What does laminated solid wood with inlay mean? Found a teleidoscope that says this. Wondering if it's just some cheapo novelty thing or something nice?


----------



## Tony (Jan 3, 2015)

That just means they glued up different woods to make that piece. The yellow strip is the inlay. Tony

Reactions: Thank You! 1


----------



## Fattyslm (Jan 3, 2015)

Tony, do you think it's just a cheesy made thing out of wood?


----------



## Tony (Jan 3, 2015)

Fattyslm said:


> Tony, do you think it's just a cheesy made thing out of wood?

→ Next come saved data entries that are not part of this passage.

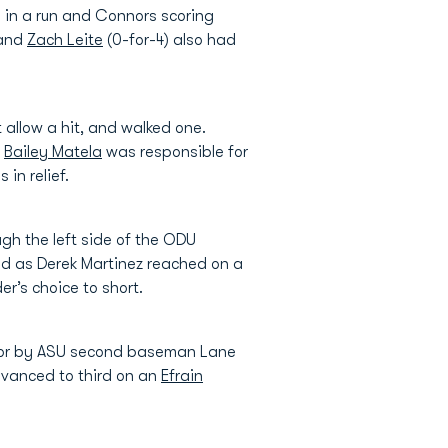
g in a run and Connors scoring
 and
Zach Leite
(0-for-4) also had
t allow a hit, and walked one.
.
Bailey Matela
was responsible for
 in relief.
ough the left side of the ODU
d as Derek Martinez reached on a
er’s choice to short.
error by ASU second baseman Lane
dvanced to third on an
Efrain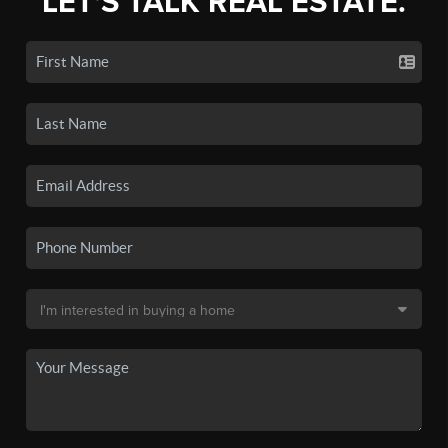
LET'S TALK REAL ESTATE.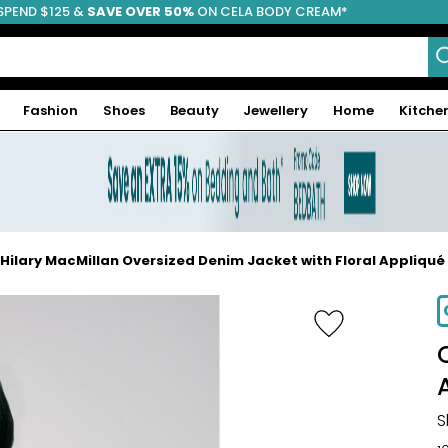
SPEND $125 &
FREE SHIPPING
SAVE OVER 50%
ON CELA BODY CREAM*
Fashion
Shoes
Beauty
Jewellery
Home
Kitche
Hilary MacMillan Oversized Denim Jacket with Floral Appliqué
S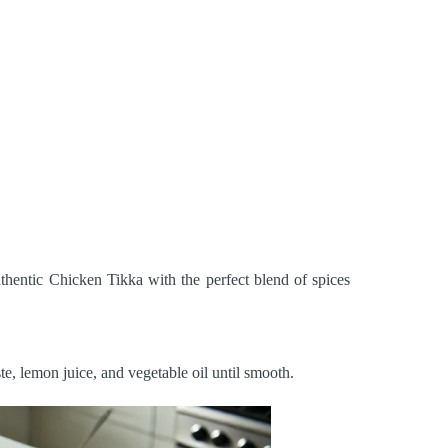
uthentic Chicken Tikka with the perfect blend of spices
te, lemon juice, and vegetable oil until smooth.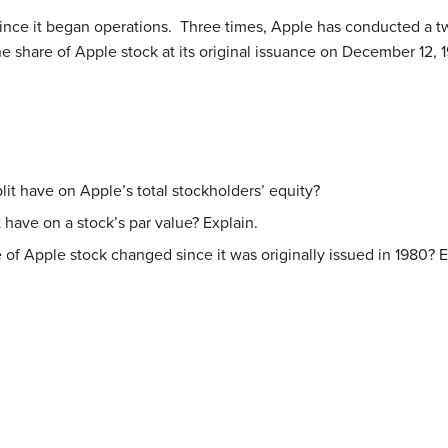
 since it began operations. Three times, Apple has conducted a tw
 share of Apple stock at its original issuance on December 12, 1
it have on Apple’s total stockholders’ equity?
 have on a stock’s par value? Explain.
 of Apple stock changed since it was originally issued in 1980? E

Shari, that's all in your opinion I think. It's pretty, but if that kind of thing doesn't appeal to you, then it's no good. If it's priced cheaply, then it probably is cheap IMO. It looks cool though! I can appreciate the work that goes into it, but it's not really something for me. By the way, I'm glad you changed your avatar, looks much better than those goofy ones Kevin assigns new people! Tony

Reactions: Thank You! 1


----------



## phinds (Jan 3, 2015)

That sort of thing is more often called "segmented" than "laminated".


----------



## Fattyslm (Jan 3, 2015)

Hi Paul, so does that just mean it's different pieces of different kinds of wood and they are put together like a puzzle? Over the top of a solid piece?


----------



## DKMD (Jan 3, 2015)

It's just glued up into a block and then turned on a lathe. It's not too difficult to do, but there are examples of segmented/laminated work with more appeal in my opinion.

Reactions: Agree 1


----------



## phinds (Jan 3, 2015)

Fattyslm said:


> Hi Paul, so does that just mean it's different pieces of different kinds of wood and they are put together like a puzzle? Over the top of a solid piece?


Doesn't need to be on top of a solid piece. 

Check out my segmented bowls for an example:

http://www.phinds.com/bowls/_master_index.htm


----------